Vince Young leads Texas over USC in the Rose Bowl - HISTORY
Year
2006

Vince Young leads Texas over USC in the Rose Bowl

On January 4, 2006, University of Texas quarterback Vince Young makes an eight-yard touchdown run on fourth down with 19 seconds left in the game, capping one of the best individual performances in college football history while leading his team to a Rose Bowl victory and a national championship title over the University of Southern California (USC).

The 2006 Rose Bowl boasted one of the most anticipated match-ups in college football history. USC and Texas entered the game with winning streaks of 34 and 19 games respectively; USC was the PAC-10 and the defending national champions, while Texas had come out on top of the Big 12 and was the defending champion of the Rose Bowl.

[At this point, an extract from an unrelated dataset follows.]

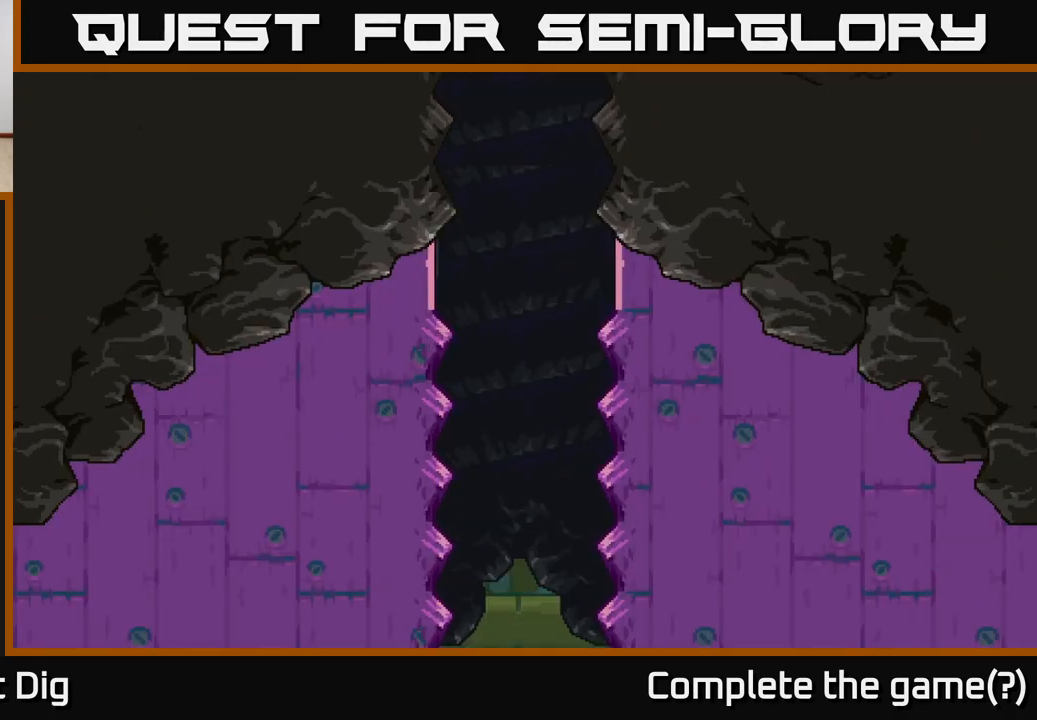
{"buttons": [], "left_stick": "center", "right_stick": "center", "events": []}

Some commentators held that the 2005-06 USC Trojans–led by two Heisman Trophy winners, quarterback Matt Leinart (2004) and running back Reggie Bush (2005)–was possibly the greatest team ever to play college football, and most believed that the Trojans’ punishing offense would put them on top in the Rose Bowl.

The Longhorns fumbled a play in the opening minutes of the game, leading to a USC recovery and touchdown. In the second quarter, Bush ran for 37 yards on a pass play but then threw a desperate lateral pass to a teammate while being tackled. He fumbled, and Texas recovered the ball. The possession ended in a field goal, cutting USC’s lead to four points. The Longhorns scored two touchdowns in the quarter, helped out by a Leinart interception, and by halftime had built a 16-10 lead. The lead changed hands three times in the third quarter, and on the first play of the fourth, with USC up 24-23, Texas kicker David Pino missed a field goal attempt that would have put his team ahead by two. Two USC touchdowns (and a Texas field goal) gave the Trojans their biggest lead of the night, 38-26, with 6:42 left in the game.

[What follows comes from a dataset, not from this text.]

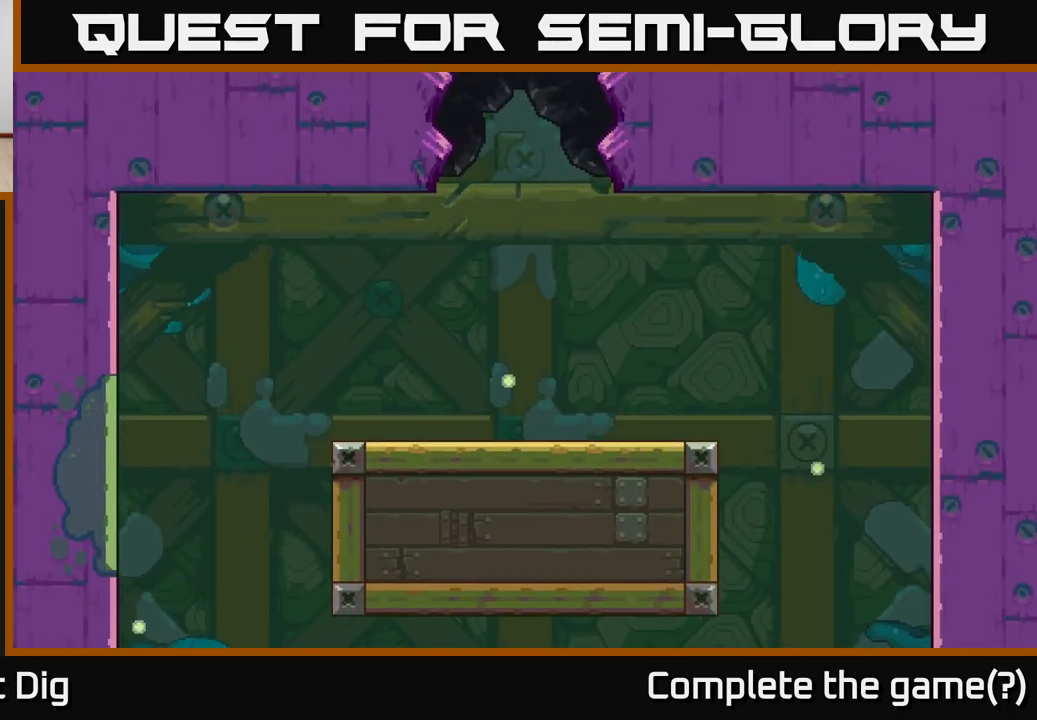
{"buttons": [], "left_stick": "center", "right_stick": "center", "events": []}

The next Texas drive was all Young, as he took just 2:39 to go 69 yards, rushing for 25 of those, including a 17-yard touchdown run, and completing five passes. A Pino extra point put the Longhorns within five points of the Trojans, with 3:58 to play. On his team’s next possession, on fourth-and-2 at the Texas 45-yard line, USC Coach Pete Carroll made a risky decision: Instead of going for the field goal, he told his team to run for the touchdown. White was only able to gain a yard, however, and Texas got the ball back with 2:09 left. Faced with a third-and-12, Texas got a first down with the help of a Trojans face-mask penalty, setting up Young’s game-winning eight-yard touchdown run on fourth down, with 19 seconds left to play.

As Texas celebrated their come-from-behind 41-38 win, Young (who had finished second to Bush in the 2005 Heisman voting) was named MVP of the game, having completed 30 of 40 passes (75 percent) for a total of 267 yards. He also rushed 19 times for 200 yards, scoring three touchdowns and a two-point conversion. After deciding to forgo his last year of college eligibility, Young was selected by the Tennessee Titans as the No. 3 overall draft pick in the 2006 National Football League (NFL) draft.